In the abstract on carbanion solvation below, how much lower are the absolute solvation energies in THF than in DMF according to the experimental measurements?

Document extract -
■ ■ ■ ■ ■ ■ ■

Solvation of carbanions in organic solvents: A test of the polarizable continuum model

The solvation of carbanions in the solvents N,N-dimethylformamide (DMF) and tetrahydrofuran (THF) has been analyzed on the basis of experimental and theoretical data. Experimental solvation energies are obtained from present and previously reported electrochemical measurements of reduction potentials of the corresponding radicals. Theoretical solvation energies are obtained from quantum chemical calculations using the polarizable continuum model (PCM). It is found that the solvation energy is relatively independent of molecular size and structure for the saturated carbanions. This indicates that the negative charge is strongly localized to the anionic carbon. The conjugated carbanions have considerably lower absolute solvation energies (\ DeltaG degrees (sol)\) than the saturated carbanions. This is a consequence of the strong delocalization of the negative charge in the former group. The propargyl anion is also found to have a surprisingly low absolute solvation energy. However, high-level quantum chemical calculations show that the electronic structure has large contributions from two different resonance structures, CH=CCH2- and -CH=C=CH2, which results in a significant charge delocalization. There is good agreement between calculated and experimental solvation energies for both the conjugated and nonconjugated primary anions. However, the PCM method consistently underestimates the absolute solvation energies of the secondary and tertiary carbanions. This is attributed to an insufficient treatment of first-layer solvation effects in the method. According to the experimental measurements, the absolute solvation energies are on average 2-3 kcal mol(-1) lower in THF than in DMF. The theoretical data indicate a considerably larger solvent effect, 7-10 kcal mol(-1). The discrepancy between theory and experiment may partly be attributed to the use of a supporting electrolyte in the measurements, but the main cause seems to be that the short-range interaction tendencies of the solvent cannot be Fully characterized by its dielectric constant.

■ ■ ■ ■ ■ ■ ■

Stored data entries:
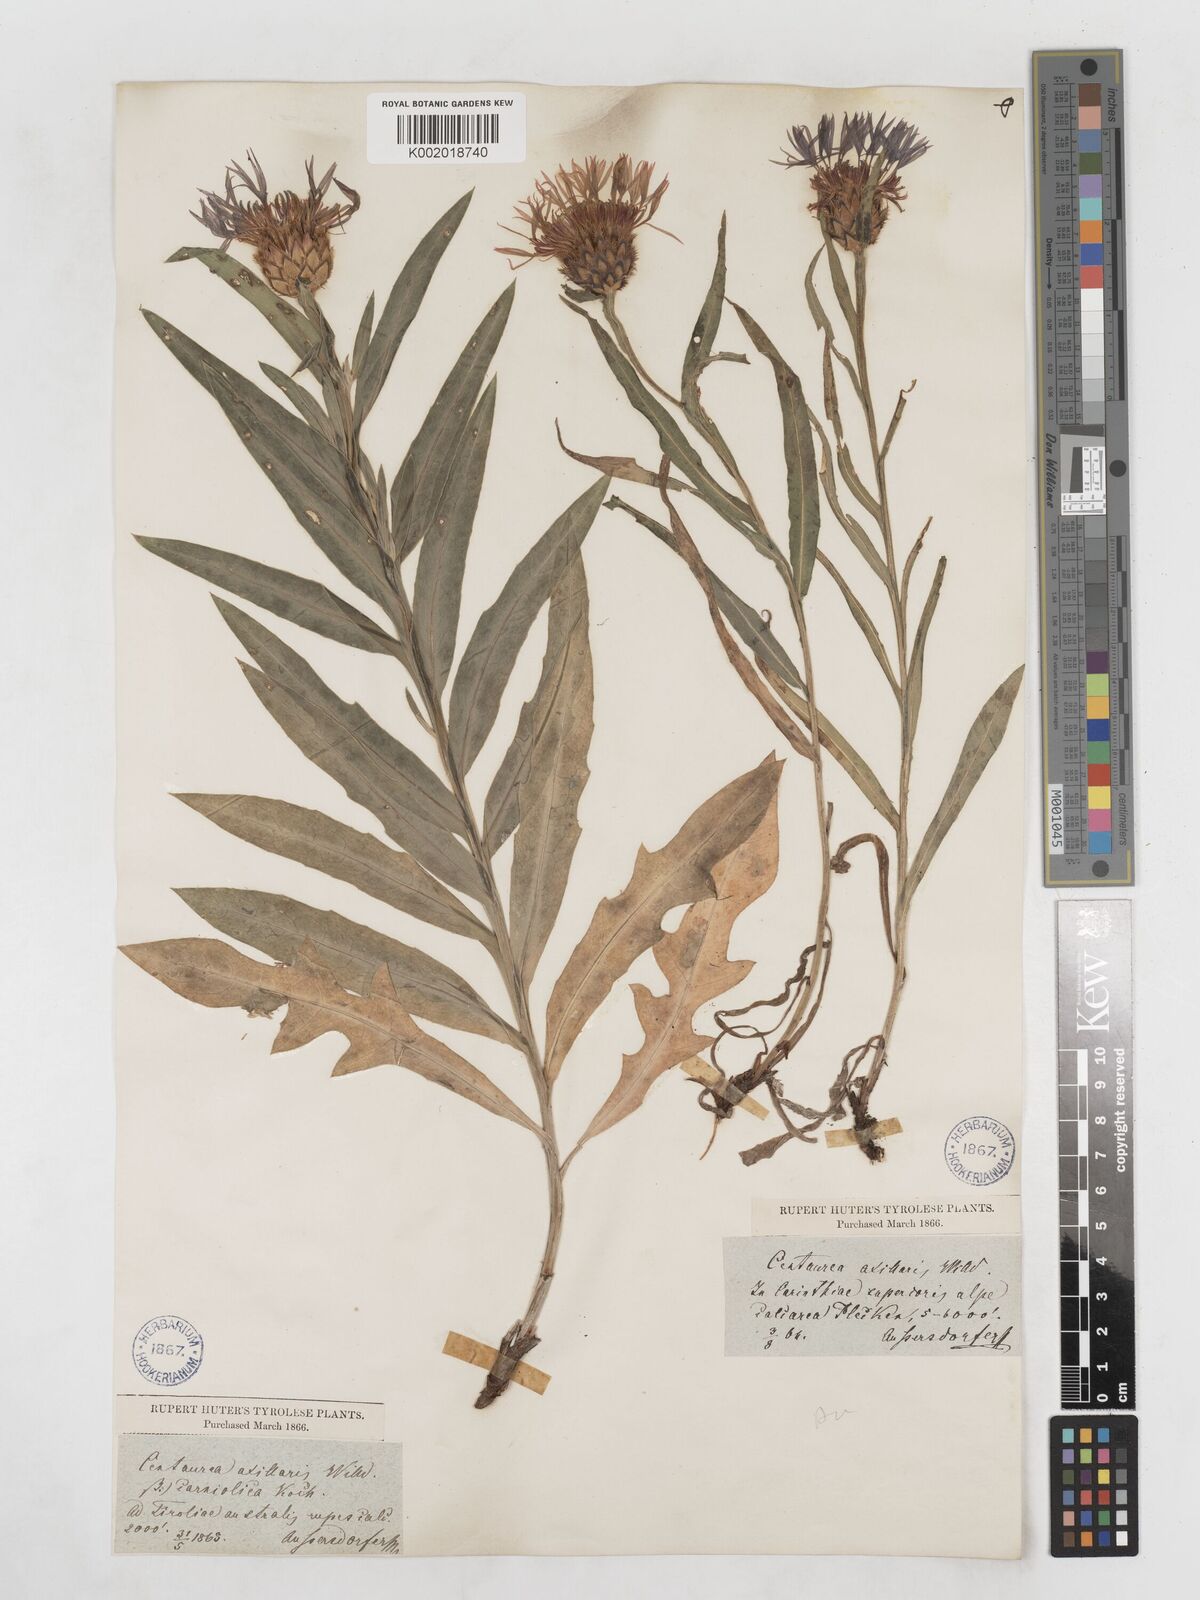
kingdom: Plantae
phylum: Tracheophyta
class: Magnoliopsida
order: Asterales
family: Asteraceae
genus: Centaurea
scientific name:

■ ■ ■ ■ ■ ■ ■

Answer for this exercise -
On average, they are 2-3 kcal mol(-1) lower.